O Ano em que nasci – Parte I (1941 e 1942)
Como ficou acordado, iniciamos hoje a publicação das colaborações dos atriunistas no âmbito da actividade O Ano em que nasci.
Iremos fazer esta publicação por ordem cronológica, dos anos mais antigos para os mais recentes, e assim esta primeira parte conta com as participações do Alberto Magalhães (Ano de 1941) e do Albano Pereira (Ano de 1942).
1941 – NO MEIO
DA 2ª GUERRA MUNDIAL
Nasci, na Cidade do Porto, em 26 de Julho de 1941.
O meu pai era Tenente de Engenharia, foi mobilizado para os Açores e embarcou para o Faial no Navio Niassa em 15 de Julho desse ano.
(30 anos depois, em Abril 1971, fui eu para a guerra de Angola no Navio Vera Cruz).
A minha mãe, os
meus irmãos e eu partimos para o Faial no Navio Carvalho Araújo onde chegámos a
30 de Dezembro.
Os Açores
devido à sua localização geográfica eram de importância fulcral para ambos os
lados do conflito.
É de salientar
algumas notícias importantes dadas por jornais e rádios no ano de 1941:
- De 7 a 10 de
Maio de 1941, num combate entre navios de guerra Alemães e Britânicos, um navio
alemão portador da máquina Enigma, foi capturado o que permitiu aos
aliados decifrar o código de transmissões alemão. Este facto contribuiu muito
para a vitória dos aliados
- A 22 de Junho
a URSS, entrou na guerra, ao lado do Reino Unido contra a Alemanha, quando o
seu território foi invadido de surpresa pelas tropas de Hitler.
- A 7 de
Dezembro a base americana de Pearl Harbour, nas ilhas Havai no Pacífico, é
bombardeada por aviões japoneses provocando a morte de 400 pessoas e a
destruição de 14 navios de guerra e de 343 aviões. Este facto determinou a
entrada da guerra dos EUA ao lado do Reino Unido.
- Em Dezembro
de 1941 uma força conjunta de tropas holandesas e australianas ocupou
calmamente Timor apesar dos protestos do Governador local. Portugal anunciou
então o envio de tropas portuguesas para substituir as forças aliadas, mas os
japoneses já tinham ocupado a ilha em Fevereiro de 1942.
Em 1941 Lisboa
era uma cidade cheia de refugiados que aguardavam uma viagem para a América.
------
— TAREFA —
Reescreva o trecho do relato sobre o ano de 1941 que vai de "1941 – NO MEIO" até "Navio Vera Cruz).", trocando "Tenente" por "Capitão". Os registros são material à parte, independente do relato.
------
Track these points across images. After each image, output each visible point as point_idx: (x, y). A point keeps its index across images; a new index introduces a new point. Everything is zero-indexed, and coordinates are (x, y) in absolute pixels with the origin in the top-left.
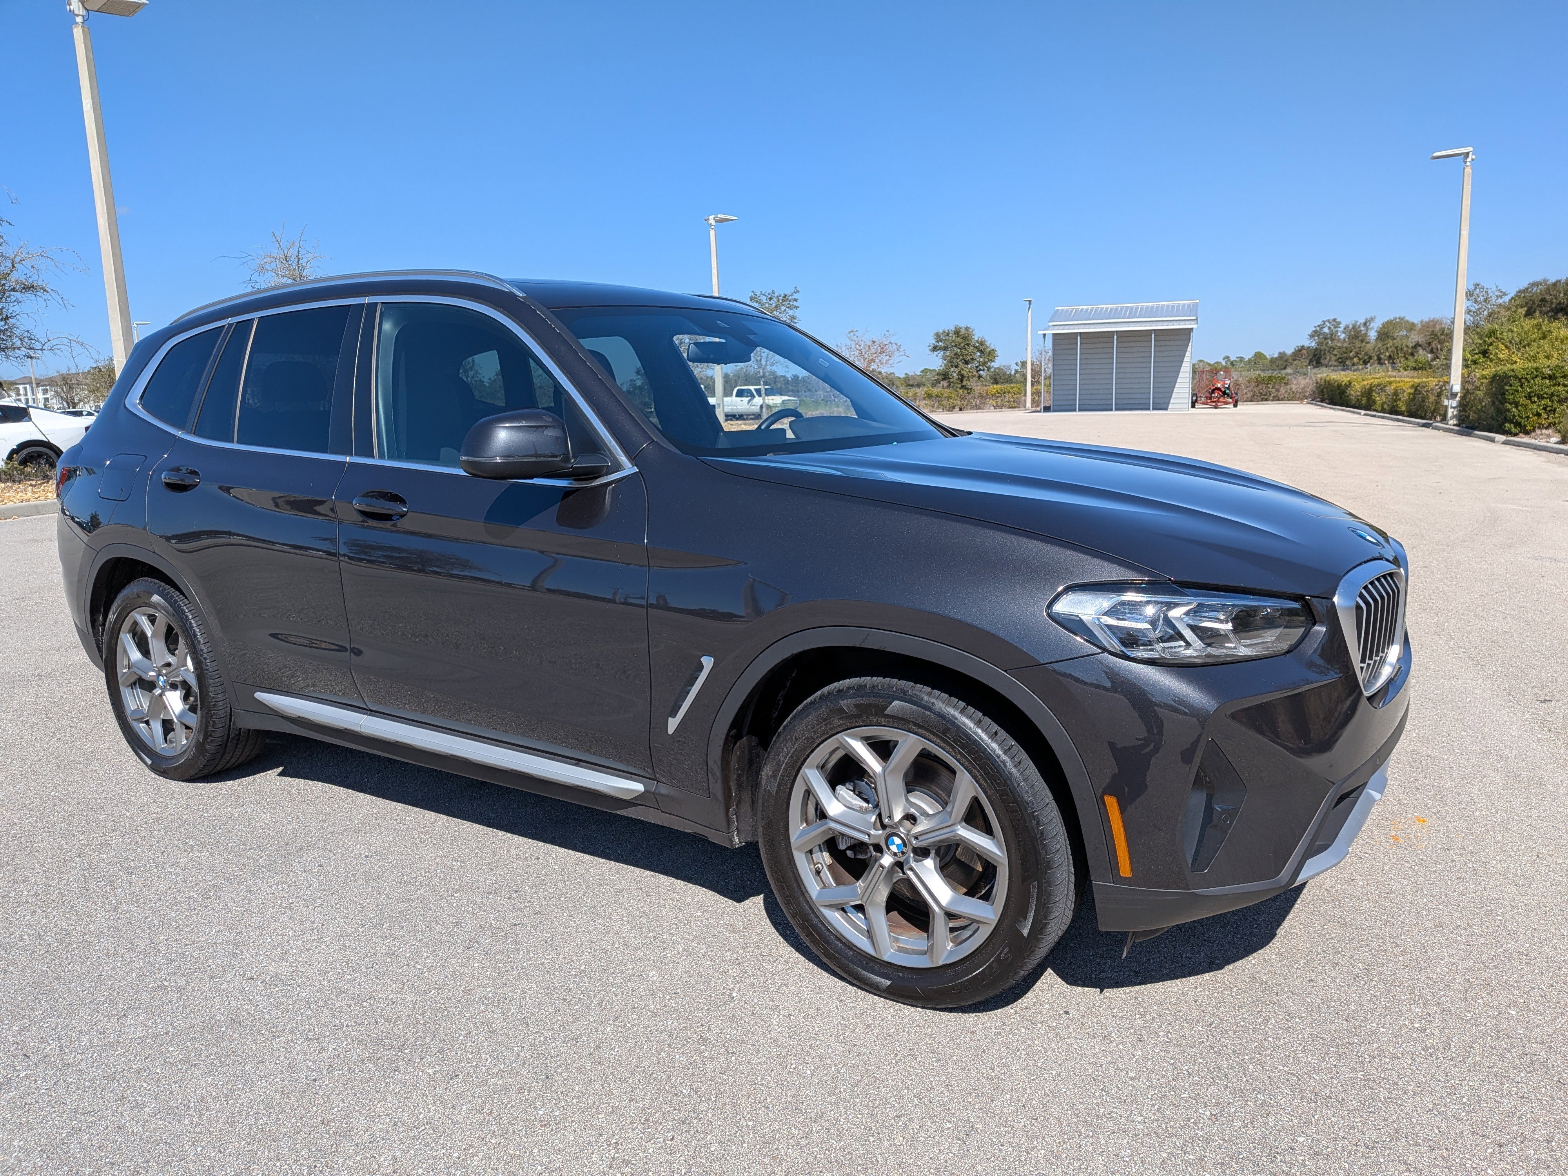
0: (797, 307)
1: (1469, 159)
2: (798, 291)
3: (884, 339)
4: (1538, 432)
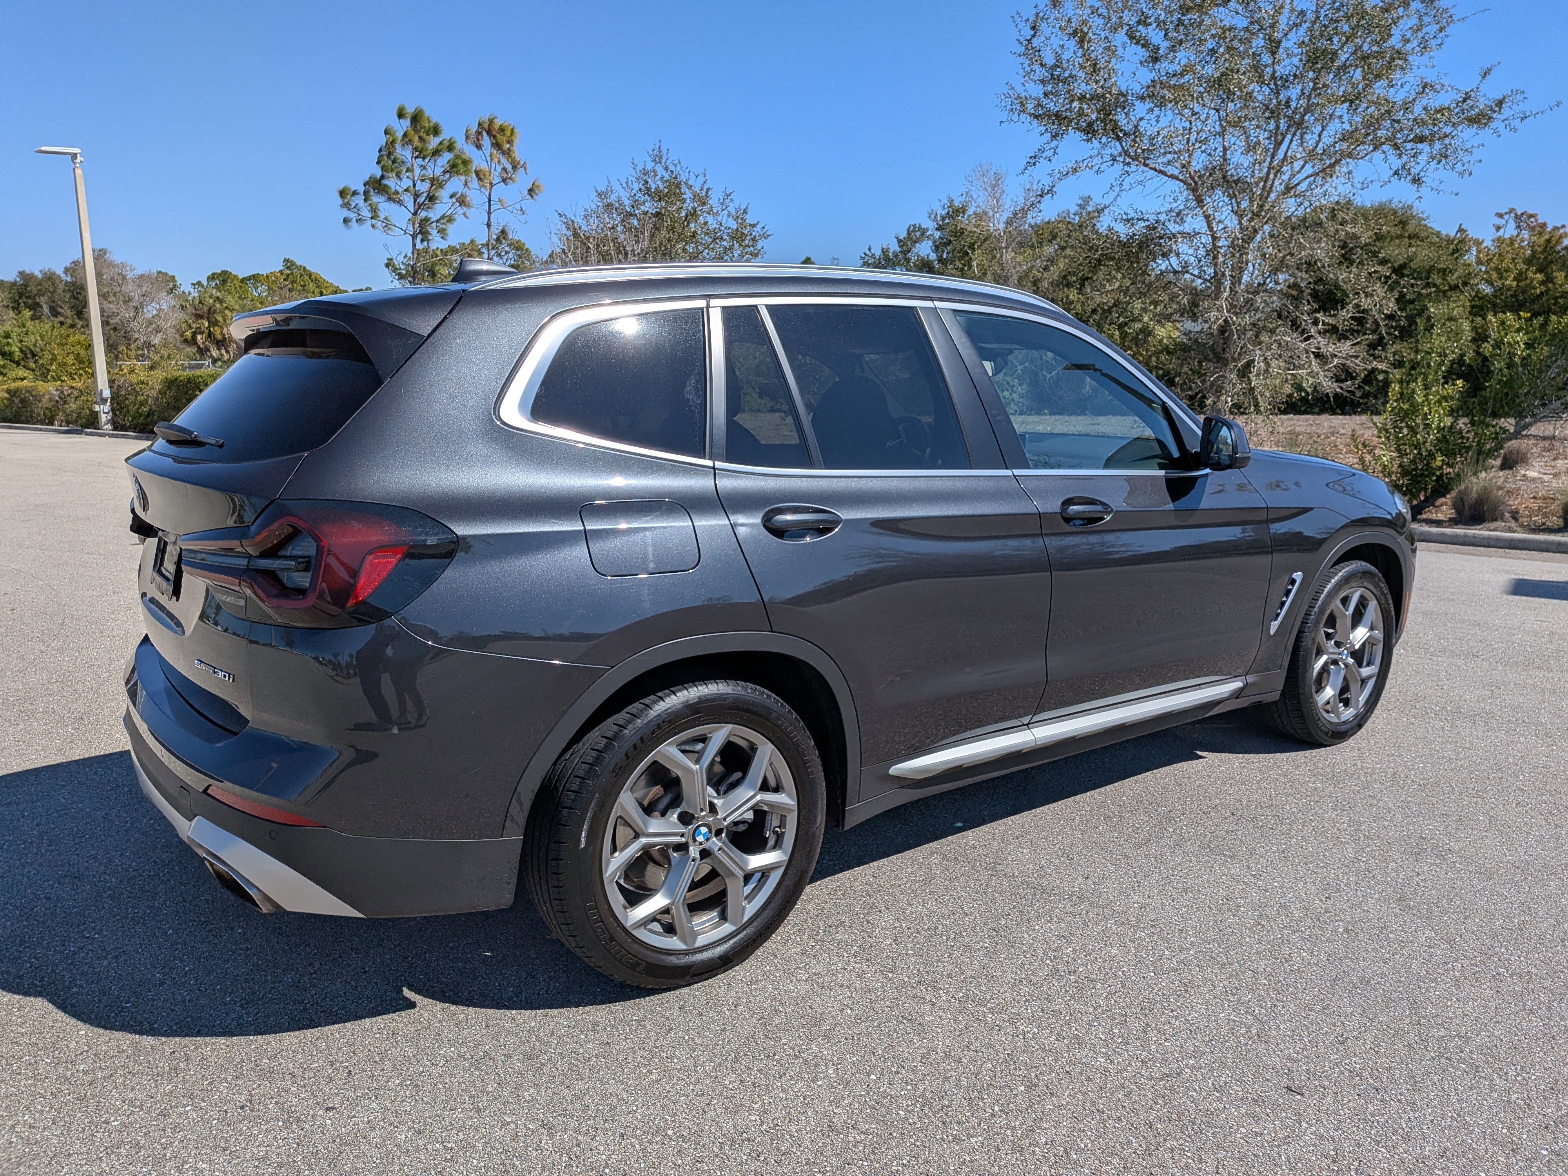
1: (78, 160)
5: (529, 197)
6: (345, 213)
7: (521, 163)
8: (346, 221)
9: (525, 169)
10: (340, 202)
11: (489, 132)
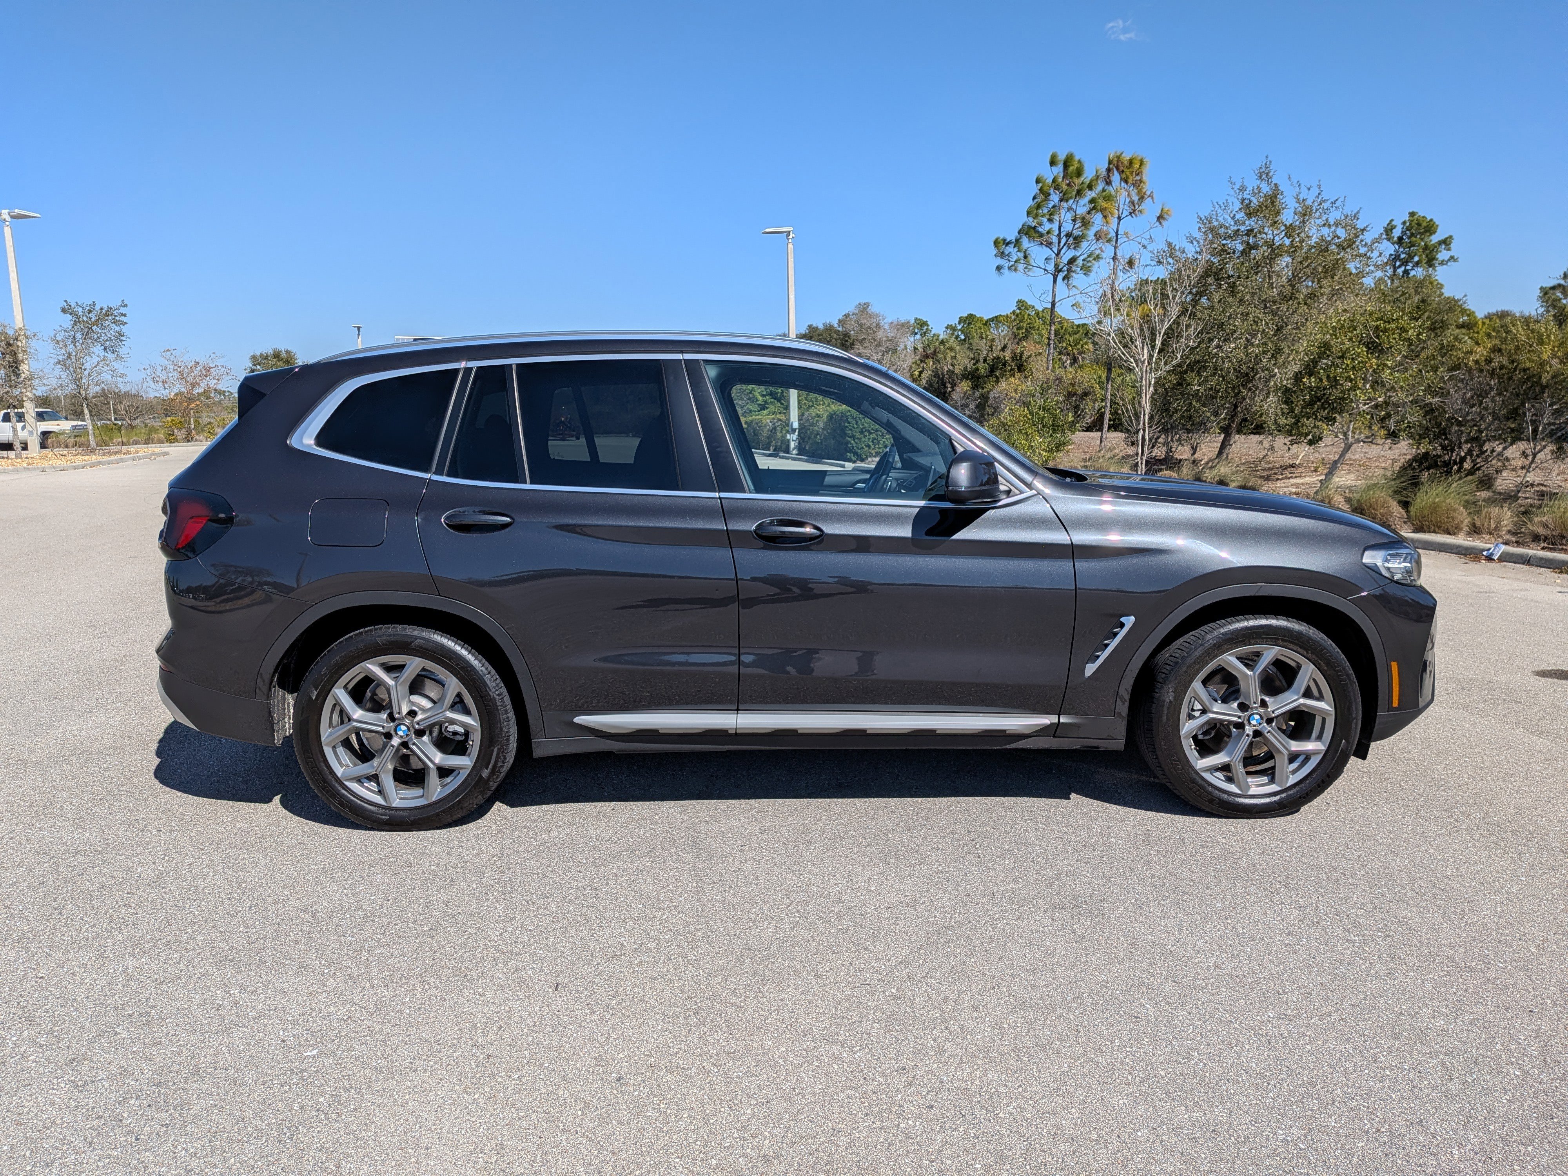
------
— RESPOSTA —
1941 – NO MEIO
DA 2ª GUERRA MUNDIAL
Nasci, na Cidade do Porto, em 26 de Julho de 1941.
O meu pai era Capitão de Engenharia, foi mobilizado para os Açores e embarcou para o Faial no Navio Niassa em 15 de Julho desse ano.
(30 anos depois, em Abril 1971, fui eu para a guerra de Angola no Navio Vera Cruz).